A garden both reflects and creates the kind of culture we share. In the process…
Must Have the Newest Plant
Every gardener feels the need to buy the latest variety of plant. That feeling is built into the gardener’s profile.
Philadelphia seedsman Thomas Meehan wrote in the 1868 issue of his magazine Gardener’s Monthly: “No matter how small the flower-garden may be, the aim should be to improve as we go, and make each season’s garden look better than the last.”
Certainly words you would expect from a seed and plant merchant.
The strange thing about that is that it works.
Every spring gardeners flock to the local garden center to check out the latest variety.
This year I had to have the newest supertunia from Proven Winners called ‘Pretty Much Picasso’.
My rationale was that its coloring of pink with green edges outshines any other petunia, and besides it’s new.
The nineteenth century seed and nursery catalogs called new plants ‘novelties’. Every catalog urged customers to be current gardeners by buying the latest plant.
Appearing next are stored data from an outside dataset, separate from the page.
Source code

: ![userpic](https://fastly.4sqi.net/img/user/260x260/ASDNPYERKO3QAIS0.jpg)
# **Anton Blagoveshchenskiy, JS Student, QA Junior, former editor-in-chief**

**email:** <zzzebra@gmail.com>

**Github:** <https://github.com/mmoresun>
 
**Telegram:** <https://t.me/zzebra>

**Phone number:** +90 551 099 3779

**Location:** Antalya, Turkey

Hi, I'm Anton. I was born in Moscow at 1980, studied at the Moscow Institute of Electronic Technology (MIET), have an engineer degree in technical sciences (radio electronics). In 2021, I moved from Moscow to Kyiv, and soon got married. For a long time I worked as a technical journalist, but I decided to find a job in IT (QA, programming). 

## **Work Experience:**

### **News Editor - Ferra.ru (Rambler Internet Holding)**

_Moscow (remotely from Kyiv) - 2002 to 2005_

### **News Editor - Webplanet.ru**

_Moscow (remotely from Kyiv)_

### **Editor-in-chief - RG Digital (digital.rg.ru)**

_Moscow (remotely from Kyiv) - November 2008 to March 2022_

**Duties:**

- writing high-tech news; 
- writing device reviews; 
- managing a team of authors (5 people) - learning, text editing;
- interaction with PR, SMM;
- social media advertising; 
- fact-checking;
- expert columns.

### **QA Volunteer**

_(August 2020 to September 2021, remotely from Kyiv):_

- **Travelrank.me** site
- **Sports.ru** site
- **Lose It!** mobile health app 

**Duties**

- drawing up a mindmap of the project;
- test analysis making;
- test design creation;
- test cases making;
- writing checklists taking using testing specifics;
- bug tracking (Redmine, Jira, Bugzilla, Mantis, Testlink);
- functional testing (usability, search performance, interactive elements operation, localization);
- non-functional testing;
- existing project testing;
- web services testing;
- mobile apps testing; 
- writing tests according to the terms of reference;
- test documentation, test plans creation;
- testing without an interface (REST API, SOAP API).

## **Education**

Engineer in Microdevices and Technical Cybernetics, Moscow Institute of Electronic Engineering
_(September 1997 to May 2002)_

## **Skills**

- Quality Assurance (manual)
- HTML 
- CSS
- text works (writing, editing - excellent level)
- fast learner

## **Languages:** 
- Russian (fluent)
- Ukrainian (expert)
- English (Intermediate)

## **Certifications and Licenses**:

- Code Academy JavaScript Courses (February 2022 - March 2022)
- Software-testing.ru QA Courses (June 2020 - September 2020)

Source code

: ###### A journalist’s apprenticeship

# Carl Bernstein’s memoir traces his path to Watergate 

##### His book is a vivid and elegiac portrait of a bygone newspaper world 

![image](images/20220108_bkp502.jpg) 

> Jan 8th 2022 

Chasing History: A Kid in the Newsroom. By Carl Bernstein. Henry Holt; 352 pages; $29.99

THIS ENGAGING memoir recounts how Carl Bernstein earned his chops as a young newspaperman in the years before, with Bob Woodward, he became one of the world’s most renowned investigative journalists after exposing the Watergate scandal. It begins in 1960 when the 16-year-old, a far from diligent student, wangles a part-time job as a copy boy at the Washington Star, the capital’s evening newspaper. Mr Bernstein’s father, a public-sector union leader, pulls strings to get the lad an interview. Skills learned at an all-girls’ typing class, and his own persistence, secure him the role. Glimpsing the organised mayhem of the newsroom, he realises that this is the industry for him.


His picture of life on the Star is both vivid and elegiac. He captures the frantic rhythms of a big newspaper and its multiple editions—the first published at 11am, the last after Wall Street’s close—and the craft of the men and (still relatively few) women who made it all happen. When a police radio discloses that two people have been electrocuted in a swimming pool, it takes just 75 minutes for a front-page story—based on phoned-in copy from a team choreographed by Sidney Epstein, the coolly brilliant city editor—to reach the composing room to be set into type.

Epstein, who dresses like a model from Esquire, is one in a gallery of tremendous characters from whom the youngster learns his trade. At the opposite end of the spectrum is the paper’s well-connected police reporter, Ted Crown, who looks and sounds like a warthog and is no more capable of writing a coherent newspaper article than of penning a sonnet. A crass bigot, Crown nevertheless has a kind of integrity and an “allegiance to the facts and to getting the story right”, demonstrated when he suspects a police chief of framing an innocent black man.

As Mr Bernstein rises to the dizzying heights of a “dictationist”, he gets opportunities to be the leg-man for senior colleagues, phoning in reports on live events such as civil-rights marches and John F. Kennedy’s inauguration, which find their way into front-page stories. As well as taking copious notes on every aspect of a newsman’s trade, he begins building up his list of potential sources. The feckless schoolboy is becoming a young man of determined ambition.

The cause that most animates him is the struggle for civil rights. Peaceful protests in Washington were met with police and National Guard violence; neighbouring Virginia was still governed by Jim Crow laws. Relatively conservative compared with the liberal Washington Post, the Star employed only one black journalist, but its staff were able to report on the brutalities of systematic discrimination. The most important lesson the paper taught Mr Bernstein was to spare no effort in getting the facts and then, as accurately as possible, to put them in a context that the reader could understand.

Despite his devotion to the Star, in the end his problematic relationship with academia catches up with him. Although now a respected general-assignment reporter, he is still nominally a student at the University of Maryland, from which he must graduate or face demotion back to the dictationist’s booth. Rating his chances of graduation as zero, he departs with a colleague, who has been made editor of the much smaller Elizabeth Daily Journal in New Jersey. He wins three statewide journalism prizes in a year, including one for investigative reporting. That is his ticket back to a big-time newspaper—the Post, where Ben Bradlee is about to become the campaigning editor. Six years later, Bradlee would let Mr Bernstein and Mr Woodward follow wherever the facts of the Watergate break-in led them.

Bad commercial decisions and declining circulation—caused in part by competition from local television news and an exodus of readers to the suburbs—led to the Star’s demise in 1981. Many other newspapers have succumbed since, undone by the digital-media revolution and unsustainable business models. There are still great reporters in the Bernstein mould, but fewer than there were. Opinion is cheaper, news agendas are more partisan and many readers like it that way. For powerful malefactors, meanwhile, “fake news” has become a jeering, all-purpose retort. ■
The Hallock and Thorpe Company from Queens, New York, wrote in its 1885 seed catalog how the cultivation of new plants had spread throughout the country: “We are reminded of what an interest has grown during the past ten years in lilies, in roses, in geraniums, in gladioli, in carnations, and in chrysanthemums. We are not wrong when we say that the interest is more than hundred-fold increased. We point with pride to the labor we have done in those fields, to the numerous varieties that are of our origination–we may say, our children.”
We may not use the word ‘novelty’ when talking about plants, but we still like the latest from the garden center.